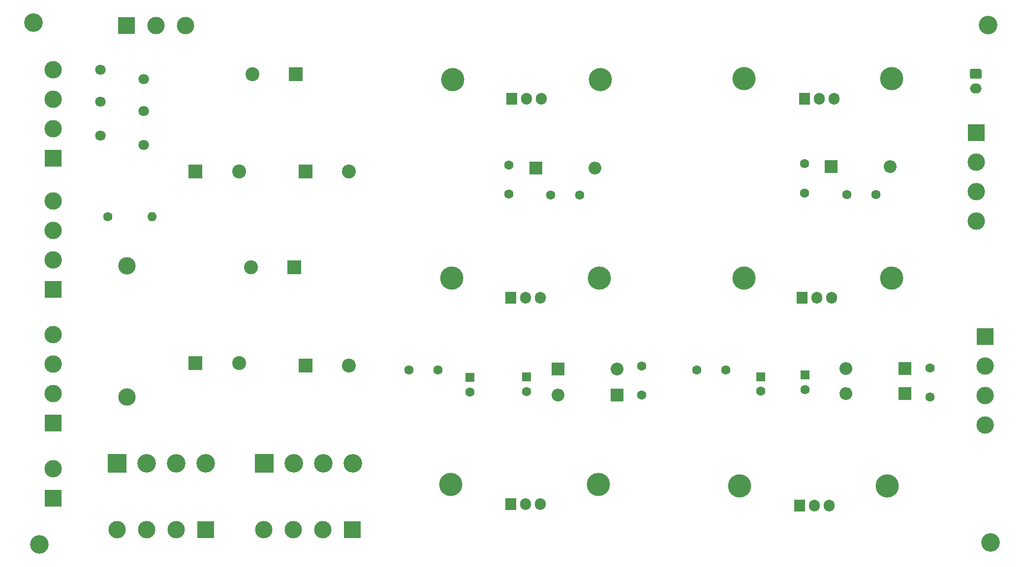
<source format=gbr>
%TF.GenerationSoftware,KiCad,Pcbnew,(5.1.10)-1*%
%TF.CreationDate,2022-01-02T13:32:58-05:00*%
%TF.ProjectId,Single Power Supply,53696e67-6c65-4205-906f-776572205375,rev?*%
%TF.SameCoordinates,Original*%
%TF.FileFunction,Soldermask,Top*%
%TF.FilePolarity,Negative*%
%FSLAX46Y46*%
G04 Gerber Fmt 4.6, Leading zero omitted, Abs format (unit mm)*
G04 Created by KiCad (PCBNEW (5.1.10)-1) date 2022-01-02 13:32:58*
%MOMM*%
%LPD*%
G01*
G04 APERTURE LIST*
%ADD10C,4.000000*%
%ADD11C,3.000000*%
%ADD12R,3.000000X3.000000*%
%ADD13C,3.200000*%
%ADD14C,2.400000*%
%ADD15R,2.400000X2.400000*%
%ADD16C,1.600000*%
%ADD17R,1.600000X1.600000*%
%ADD18R,3.200000X3.200000*%
%ADD19R,2.200000X2.200000*%
%ADD20O,2.200000X2.200000*%
%ADD21O,2.000000X1.700000*%
%ADD22C,1.800000*%
%ADD23O,1.600000X1.600000*%
%ADD24O,1.905000X2.000000*%
%ADD25R,1.905000X2.000000*%
G04 APERTURE END LIST*
D10*
%TO.C,REF\u002A\u002A*%
X122189240Y-104579420D03*
X96789240Y-104579420D03*
%TD*%
D11*
%TO.C,J7*%
X74777600Y-112395000D03*
X69697600Y-112395000D03*
D12*
X79857600Y-112395000D03*
D11*
X64617600Y-112395000D03*
%TD*%
D13*
%TO.C,REF\u002A\u002A*%
X189255400Y-25430480D03*
%TD*%
%TO.C,REF\u002A\u002A*%
X189631320Y-114569240D03*
%TD*%
%TO.C,REF\u002A\u002A*%
X26035000Y-114894360D03*
%TD*%
%TO.C,REF\u002A\u002A*%
X25024080Y-24998680D03*
%TD*%
D10*
%TO.C,REF\u002A\u002A*%
X146497040Y-104833420D03*
X171897040Y-104833420D03*
%TD*%
%TO.C,REF\u002A\u002A*%
X172633640Y-69019420D03*
X147233640Y-69019420D03*
%TD*%
%TO.C,REF\u002A\u002A*%
X96992440Y-69019420D03*
X122392440Y-69019420D03*
%TD*%
%TO.C,REF\u002A\u002A*%
X172633640Y-34665920D03*
X147233640Y-34665920D03*
%TD*%
%TO.C,REF\u002A\u002A*%
X97119440Y-34792920D03*
X122519440Y-34792920D03*
%TD*%
D14*
%TO.C,C1*%
X60372640Y-50667920D03*
D15*
X52872640Y-50667920D03*
%TD*%
D14*
%TO.C,C2*%
X62390640Y-67177920D03*
D15*
X69890640Y-67177920D03*
%TD*%
D14*
%TO.C,C3*%
X79295640Y-84068920D03*
D15*
X71795640Y-84068920D03*
%TD*%
%TO.C,C4*%
X52872640Y-83687920D03*
D14*
X60372640Y-83687920D03*
%TD*%
D15*
%TO.C,C5*%
X70144640Y-33903920D03*
D14*
X62644640Y-33903920D03*
%TD*%
D15*
%TO.C,C6*%
X71795640Y-50667920D03*
D14*
X79295640Y-50667920D03*
%TD*%
D16*
%TO.C,C7*%
X157647640Y-54350920D03*
X157647640Y-49350920D03*
%TD*%
%TO.C,C8*%
X106746040Y-54601120D03*
X106746040Y-49601120D03*
%TD*%
%TO.C,C9*%
X89559120Y-84891880D03*
X94559120Y-84891880D03*
%TD*%
%TO.C,C10*%
X139124680Y-84833460D03*
X144124680Y-84833460D03*
%TD*%
D17*
%TO.C,C11*%
X150124160Y-86019640D03*
D16*
X150124160Y-88519640D03*
%TD*%
%TO.C,C12*%
X100045520Y-88672040D03*
D17*
X100045520Y-86172040D03*
%TD*%
D16*
%TO.C,C13*%
X129644140Y-89161620D03*
X129644140Y-84161620D03*
%TD*%
%TO.C,C14*%
X179212240Y-89542620D03*
X179212240Y-84542620D03*
%TD*%
%TO.C,C15*%
X113988840Y-54731920D03*
X118988840Y-54731920D03*
%TD*%
%TO.C,C16*%
X164966640Y-54604920D03*
X169966640Y-54604920D03*
%TD*%
D17*
%TO.C,C17*%
X109809280Y-86065360D03*
D16*
X109809280Y-88565360D03*
%TD*%
%TO.C,C18*%
X157708600Y-88235160D03*
D17*
X157708600Y-85735160D03*
%TD*%
D18*
%TO.C,D1*%
X39410640Y-100959920D03*
D13*
X44490640Y-100959920D03*
X49570640Y-100959920D03*
X54650640Y-100959920D03*
%TD*%
%TO.C,D2*%
X79923640Y-100959920D03*
X74843640Y-100959920D03*
X69763640Y-100959920D03*
D18*
X64683640Y-100959920D03*
%TD*%
D19*
%TO.C,D3*%
X111445040Y-50058320D03*
D20*
X121605040Y-50058320D03*
%TD*%
%TO.C,D4*%
X172379640Y-49842420D03*
D19*
X162219640Y-49842420D03*
%TD*%
D20*
%TO.C,D5*%
X125389640Y-84716620D03*
D19*
X115229640Y-84716620D03*
%TD*%
%TO.C,D6*%
X174957740Y-84589620D03*
D20*
X164797740Y-84589620D03*
%TD*%
%TO.C,D7*%
X115229640Y-89225120D03*
D19*
X125389640Y-89225120D03*
%TD*%
%TO.C,D8*%
X174970440Y-88971120D03*
D20*
X164810440Y-88971120D03*
%TD*%
D11*
%TO.C,F1*%
X41061640Y-66923920D03*
X41061640Y-89523920D03*
%TD*%
D12*
%TO.C,J1*%
X41005760Y-25554940D03*
D11*
X46085760Y-25554940D03*
X51165760Y-25554940D03*
%TD*%
%TO.C,J2*%
X28361640Y-88894920D03*
X28361640Y-83814920D03*
D12*
X28361640Y-93974920D03*
D11*
X28361640Y-78734920D03*
%TD*%
D12*
%TO.C,J3*%
X28361640Y-106928920D03*
D11*
X28361640Y-101848920D03*
%TD*%
%TO.C,J4*%
X28361640Y-55747920D03*
D12*
X28361640Y-70987920D03*
D11*
X28361640Y-60827920D03*
X28361640Y-65907920D03*
%TD*%
%TO.C,J5*%
X28361640Y-43301920D03*
X28361640Y-38221920D03*
D12*
X28361640Y-48381920D03*
D11*
X28361640Y-33141920D03*
%TD*%
%TO.C,J6*%
X39380160Y-112389920D03*
D12*
X54620160Y-112389920D03*
D11*
X44460160Y-112389920D03*
X49540160Y-112389920D03*
%TD*%
%TO.C,J8*%
G36*
G01*
X186361640Y-32990420D02*
X187861640Y-32990420D01*
G75*
G02*
X188111640Y-33240420I0J-250000D01*
G01*
X188111640Y-34440420D01*
G75*
G02*
X187861640Y-34690420I-250000J0D01*
G01*
X186361640Y-34690420D01*
G75*
G02*
X186111640Y-34440420I0J250000D01*
G01*
X186111640Y-33240420D01*
G75*
G02*
X186361640Y-32990420I250000J0D01*
G01*
G37*
D21*
X187111640Y-36340420D03*
%TD*%
D11*
%TO.C,J9*%
X188711840Y-84195920D03*
X188711840Y-89275920D03*
D12*
X188711840Y-79115920D03*
D11*
X188711840Y-94355920D03*
%TD*%
%TO.C,J10*%
X187238640Y-59176920D03*
D12*
X187238640Y-43936920D03*
D11*
X187238640Y-54096920D03*
X187238640Y-49016920D03*
%TD*%
D22*
%TO.C,RV1*%
X36482640Y-44462590D03*
X43982640Y-46095920D03*
%TD*%
%TO.C,RV2*%
X43982640Y-40253920D03*
X36482640Y-38620590D03*
%TD*%
%TO.C,RV3*%
X36489640Y-33141920D03*
X43989640Y-34775250D03*
%TD*%
D16*
%TO.C,TH1*%
X37759640Y-58414920D03*
D23*
X45379640Y-58414920D03*
%TD*%
D24*
%TO.C,U1*%
X112359440Y-38094920D03*
X109819440Y-38094920D03*
D25*
X107279440Y-38094920D03*
%TD*%
D24*
%TO.C,U2*%
X162727640Y-38094920D03*
X160187640Y-38094920D03*
D25*
X157647640Y-38094920D03*
%TD*%
%TO.C,U3*%
X107152440Y-72448420D03*
D24*
X109692440Y-72448420D03*
X112232440Y-72448420D03*
%TD*%
D25*
%TO.C,U4*%
X157266640Y-72448420D03*
D24*
X159806640Y-72448420D03*
X162346640Y-72448420D03*
%TD*%
%TO.C,U5*%
X112156240Y-108008420D03*
X109616240Y-108008420D03*
D25*
X107076240Y-108008420D03*
%TD*%
%TO.C,U6*%
X156784040Y-108262420D03*
D24*
X159324040Y-108262420D03*
X161864040Y-108262420D03*
%TD*%
M02*

</source>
★ ★ ★ ★ ★ ★ ★
Each line that holds the word "KiCad" should be extracted from the records.

%TF.GenerationSoftware,KiCad,Pcbnew,(5.1.10)-1*%
G04 Created by KiCad (PCBNEW (5.1.10)-1) date 2022-01-02 13:32:58*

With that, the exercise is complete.